## TASK TO CARRY OUT
Read through the records. Copy each line that has the word "corner".

---------- DATASET EXCERPTS ----------

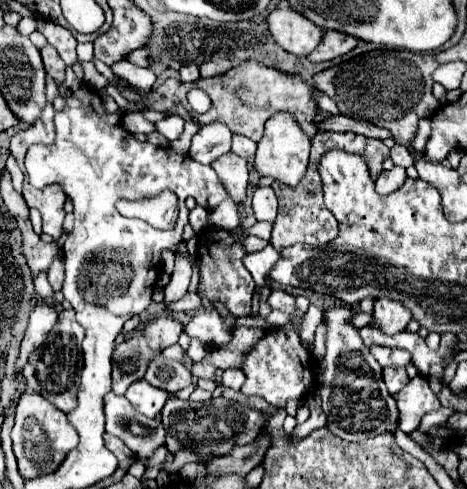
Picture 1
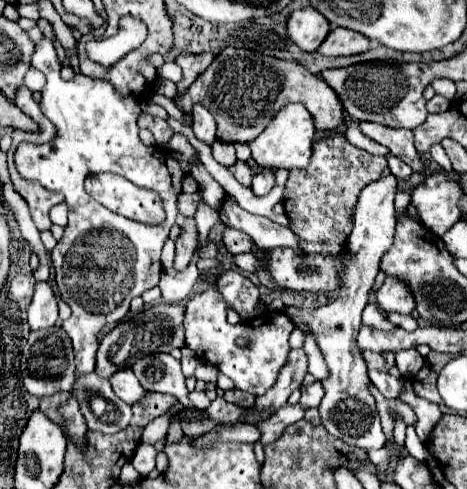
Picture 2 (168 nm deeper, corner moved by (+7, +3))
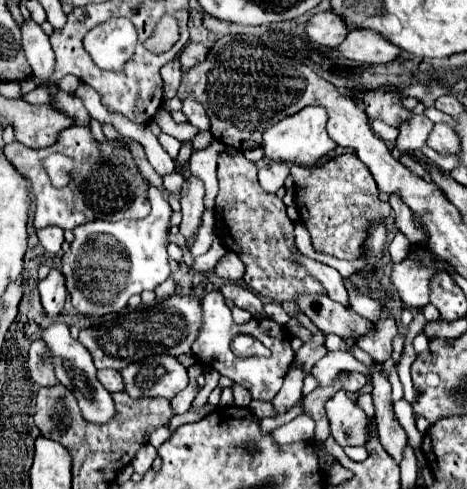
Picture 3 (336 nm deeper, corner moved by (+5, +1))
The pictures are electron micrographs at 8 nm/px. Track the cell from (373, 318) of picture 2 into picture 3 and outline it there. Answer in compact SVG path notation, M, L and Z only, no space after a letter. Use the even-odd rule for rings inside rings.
M344 279L344 283L346 283L348 295L350 295L352 309L358 311L358 315L362 315L362 317L366 317L370 321L378 321L378 317L380 317L380 303L370 299L370 297L366 297L364 293L360 293L350 279Z

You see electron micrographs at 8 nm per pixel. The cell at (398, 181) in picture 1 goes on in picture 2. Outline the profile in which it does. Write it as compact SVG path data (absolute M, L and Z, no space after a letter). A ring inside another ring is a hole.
M384 175L370 185L366 185L358 197L356 209L354 209L354 229L348 237L348 255L346 255L346 271L342 273L342 287L338 297L332 303L320 305L316 309L298 309L298 307L286 307L286 315L302 323L310 329L314 335L320 353L324 355L324 361L328 365L328 377L322 379L324 387L324 399L318 405L322 425L328 433L334 437L362 447L362 449L380 449L386 443L386 437L380 427L376 401L370 393L370 377L368 369L364 365L364 355L360 347L356 345L356 333L360 329L360 313L368 303L368 293L374 285L374 279L378 275L378 263L382 255L390 249L394 239L394 225L396 225L396 211L394 211L394 195L398 191L396 177Z

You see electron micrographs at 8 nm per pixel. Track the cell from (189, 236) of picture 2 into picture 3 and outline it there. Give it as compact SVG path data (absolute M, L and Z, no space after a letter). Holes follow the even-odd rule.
M190 175L184 179L182 193L180 193L180 205L182 205L182 223L180 223L180 233L192 241L194 233L200 227L200 217L204 213L204 183L202 179Z

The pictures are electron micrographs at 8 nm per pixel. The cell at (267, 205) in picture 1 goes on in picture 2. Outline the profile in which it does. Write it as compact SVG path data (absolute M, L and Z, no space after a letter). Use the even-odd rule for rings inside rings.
M262 171L252 177L252 193L258 197L270 193L272 187L274 187L274 173L272 171Z

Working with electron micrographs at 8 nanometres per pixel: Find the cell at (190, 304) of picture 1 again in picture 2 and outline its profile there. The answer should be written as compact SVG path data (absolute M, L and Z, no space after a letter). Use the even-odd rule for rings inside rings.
M190 261L186 271L164 269L162 277L160 277L160 283L158 283L158 287L162 291L162 299L166 303L182 303L190 295L198 275L200 275L198 267L196 267L196 263L192 265L192 261Z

----------

## ANSWER SPACE
Picture 2 (168 nm deeper, corner moved by (+7, +3))
Picture 3 (336 nm deeper, corner moved by (+5, +1))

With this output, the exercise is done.